As mentioned in section 3.1, legal cases are used to describe how legal rules are applied to resolve disputes between parties. Cases are usually categorized by legal issues (see http://www.thomson.com.au for an example). Legal issues are the focus of both cases and statutes. The issues, together with the held on the issues, are thus important parts of a legal case. This indicates the need of a separated ontology to encode legal issues besides the legal case ontology. Nevertheless, the legal issue ontology in this paper has been simplified and only focuses on the hierarchy of legal issues within each category of legal statutes.

In addition, legal role relations are the foundation of case events since all the disputes that are raised surrounding the role duties and rights in a legal case [2]. In most cases when a user tries to search the cases with a specific topic, the role pairs that are associated with the parties in a specific case situation, such as seller and consumer, employer and employee, landlord and tenant, are apparently more meaningful than the parties’ name.

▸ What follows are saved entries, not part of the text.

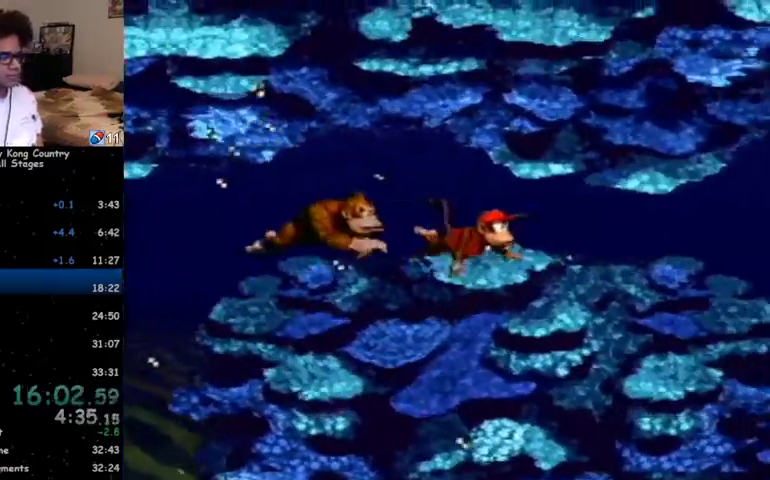
{"buttons": ["DPAD_RIGHT"], "events": []}
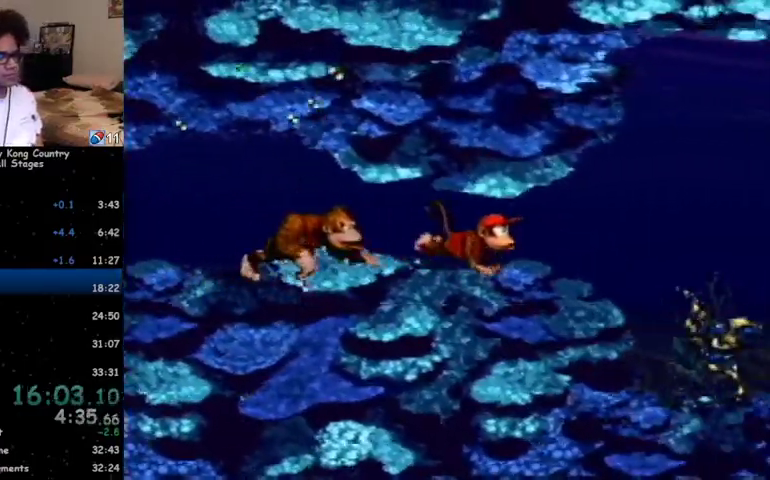
{"buttons": ["DPAD_RIGHT"], "events": [[200, "B", "down"], [267, "B", "up"]]}
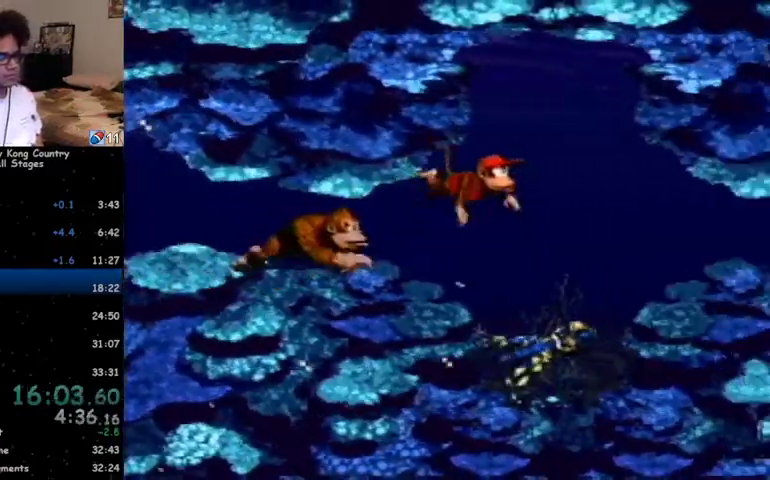
{"buttons": ["DPAD_RIGHT"], "events": []}
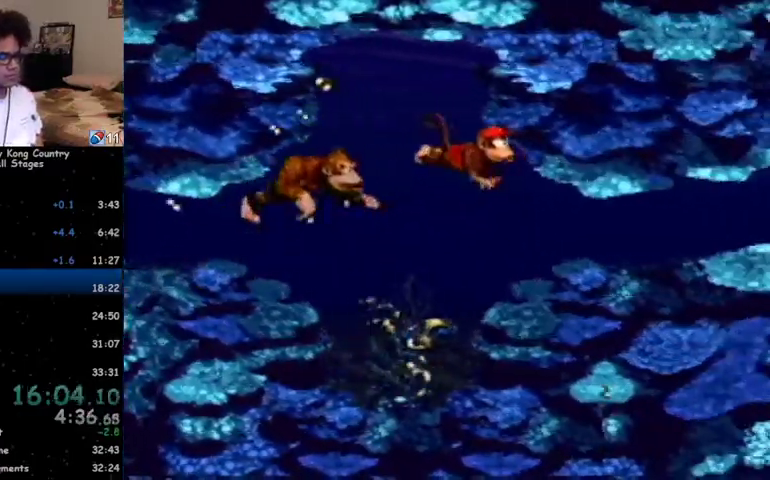
{"buttons": ["DPAD_RIGHT"], "events": []}
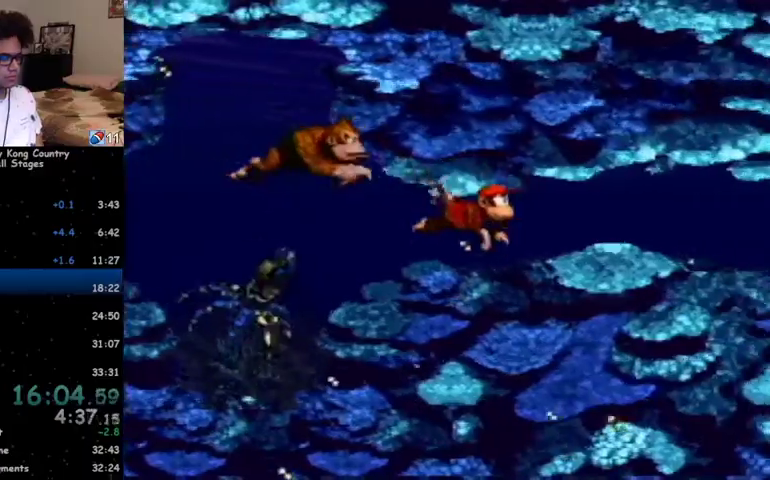
{"buttons": ["DPAD_RIGHT"], "events": [[67, "B", "down"], [133, "B", "up"], [233, "B", "down"], [267, "B", "up"], [333, "B", "down"], [400, "B", "up"]]}
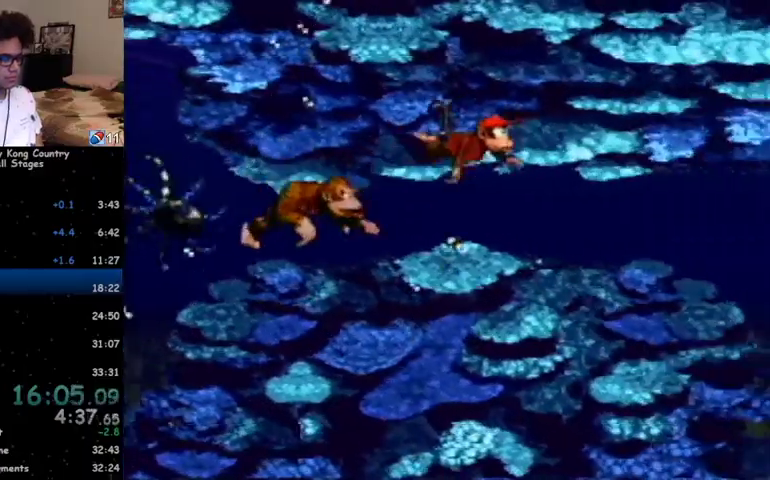
{"buttons": ["DPAD_DOWN", "DPAD_RIGHT"], "events": [[67, "DPAD_DOWN", "down"]]}
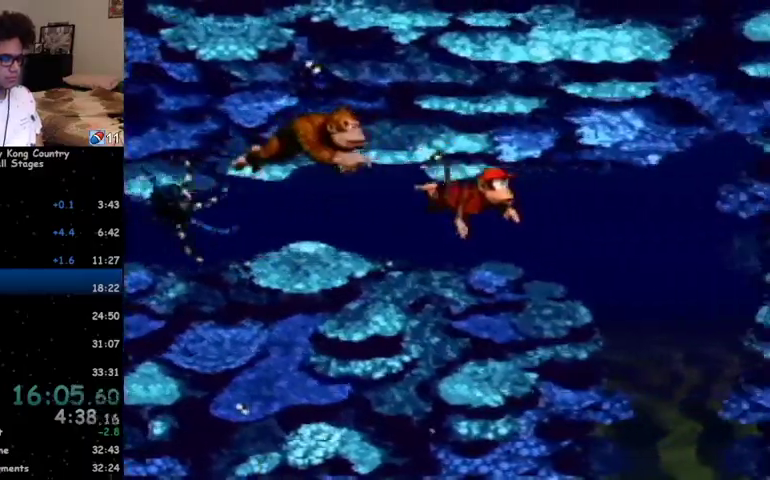
{"buttons": ["DPAD_DOWN"], "events": [[300, "DPAD_RIGHT", "up"]]}
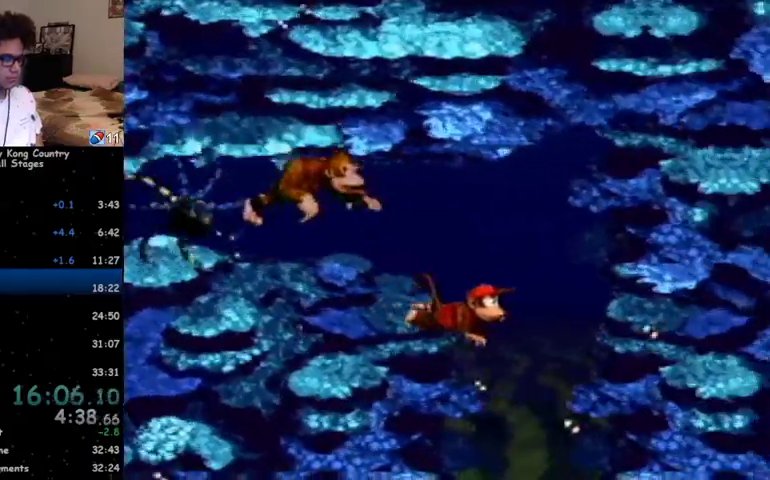
{"buttons": ["DPAD_DOWN"], "events": []}
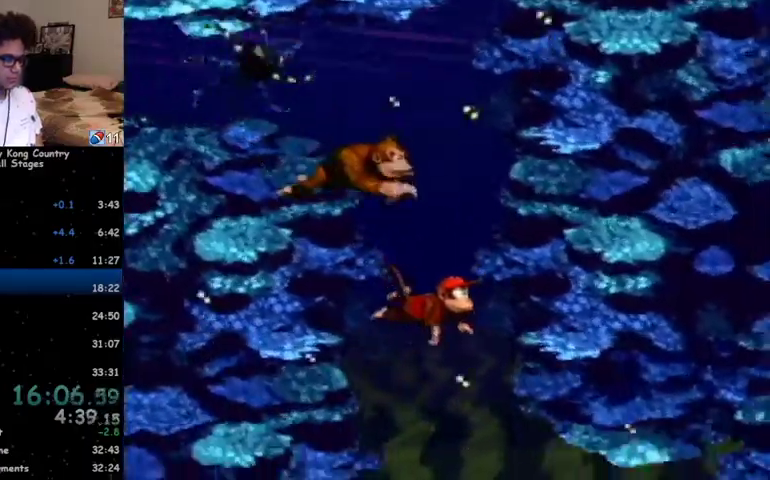
{"buttons": ["DPAD_DOWN", "DPAD_RIGHT"], "events": [[67, "DPAD_RIGHT", "down"]]}
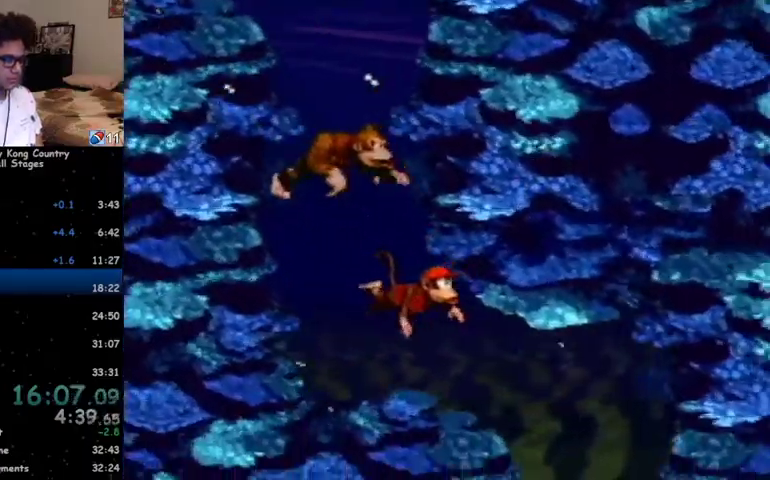
{"buttons": ["DPAD_DOWN"], "events": [[267, "DPAD_RIGHT", "up"]]}
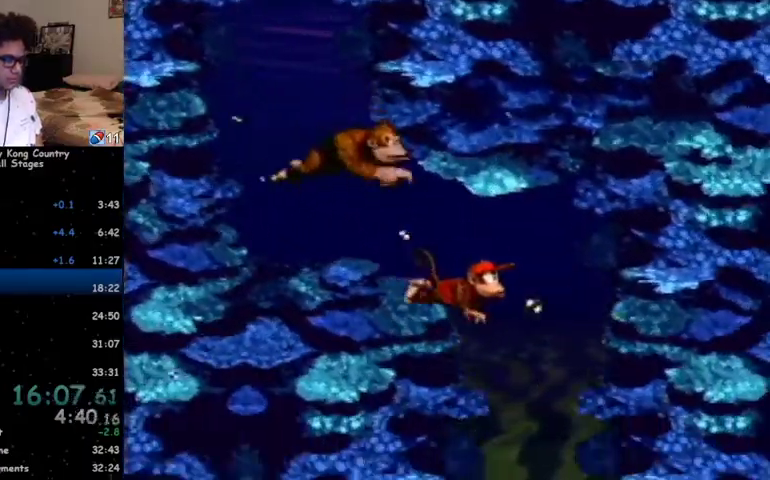
{"buttons": ["DPAD_DOWN", "DPAD_RIGHT"], "events": [[333, "DPAD_RIGHT", "down"]]}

Therefore, integrating legal role relationships into the ontology will no doubt contribute to an intelligent information search. This kind of information however, is not explicitly disclosed in most of case reports, due to the fact that the roles of two parties are often married with plaintiff and defendant (or claimant and respondent). In addition, this kind of information is used to describe the relationship associated with social events and therefore can be treated independently from legal cases. A separate legal role ontology also enables potential reusability of this kind of information (i.e., reusing role relationships in a statute ontology).

In order to reveal deep semantics embedded in case text, a mechanism for encoding linguistic semantic relationships with legal terminologies is needed. A semantic relationship ontology is proposed to interpret the semantics embedded in the statements of case fact and orders. Furthermore, we also consider that the possibilities of reusing existing ontologies by, for instance, importing Wordnet into the semantic relationship ontology and importing a people ontology and an organization ontology into the legal role ontology.

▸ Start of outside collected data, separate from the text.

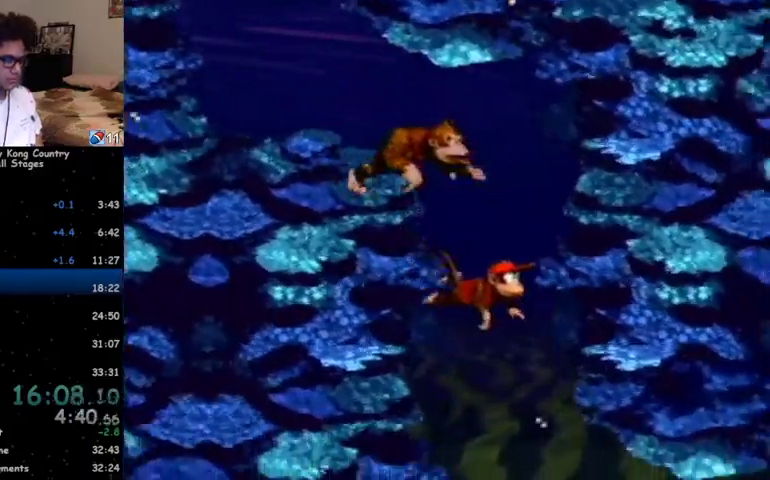
{"buttons": ["DPAD_DOWN", "DPAD_RIGHT"], "events": []}
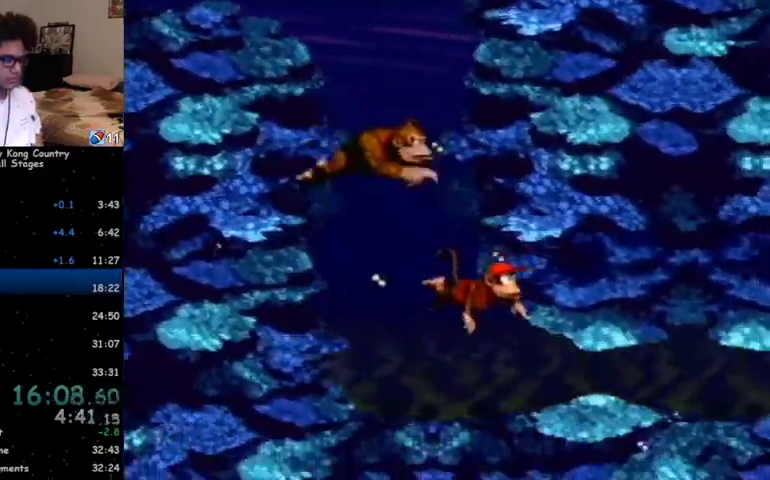
{"buttons": ["DPAD_RIGHT"], "events": [[67, "DPAD_DOWN", "up"]]}
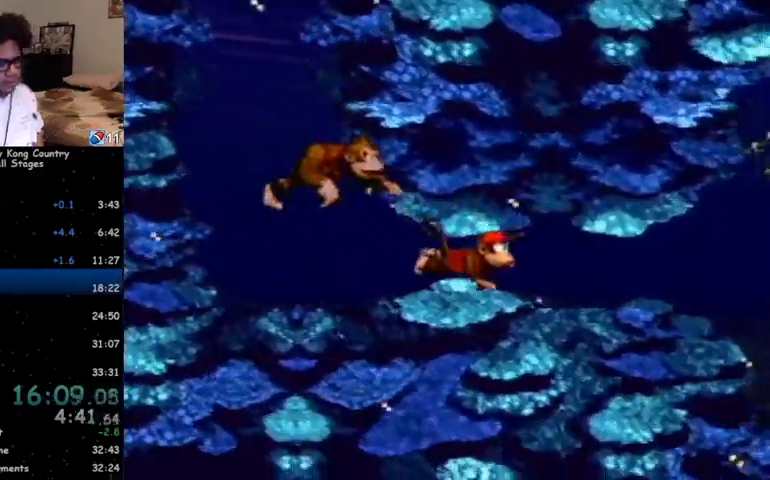
{"buttons": ["DPAD_RIGHT"], "events": []}
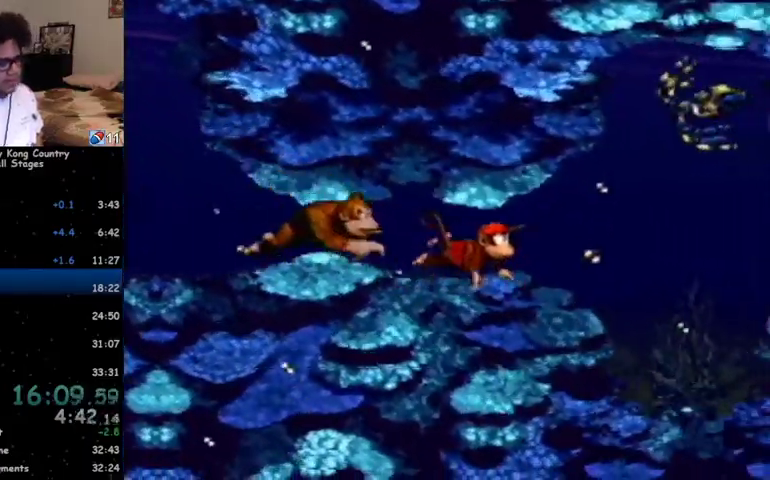
{"buttons": ["DPAD_RIGHT"], "events": []}
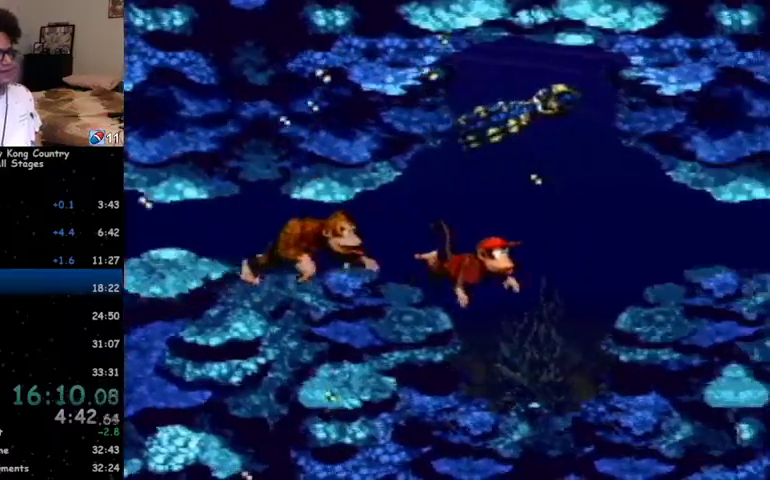
{"buttons": ["DPAD_RIGHT"], "events": [[300, "B", "down"], [367, "B", "up"]]}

Figure 1 shows the relationship among these ontologies. The case ontology acts as a primary ontology while others are secondary ontologies.

ontology architecture

3.4 Conceptual Structure Construction

The construction of the conceptual structure is a step that includes extracting concepts, identifying classes and properties, and building class relationship.

3.4.1 Extracting Concepts

In order to identify the concepts for the aforementioned ontologies, we group concepts into three categories according to the semantics types and the source of knowledge commitment. They are context related concepts, domain specific semantically related concepts, and generic semantically related concepts. The first category includes those concepts representing surface features or other features derived from legal case reports. The second category consists of those concepts with domain-specific semantics. The third category includes the concepts for interpreting the linguistic semantics in a case report statement.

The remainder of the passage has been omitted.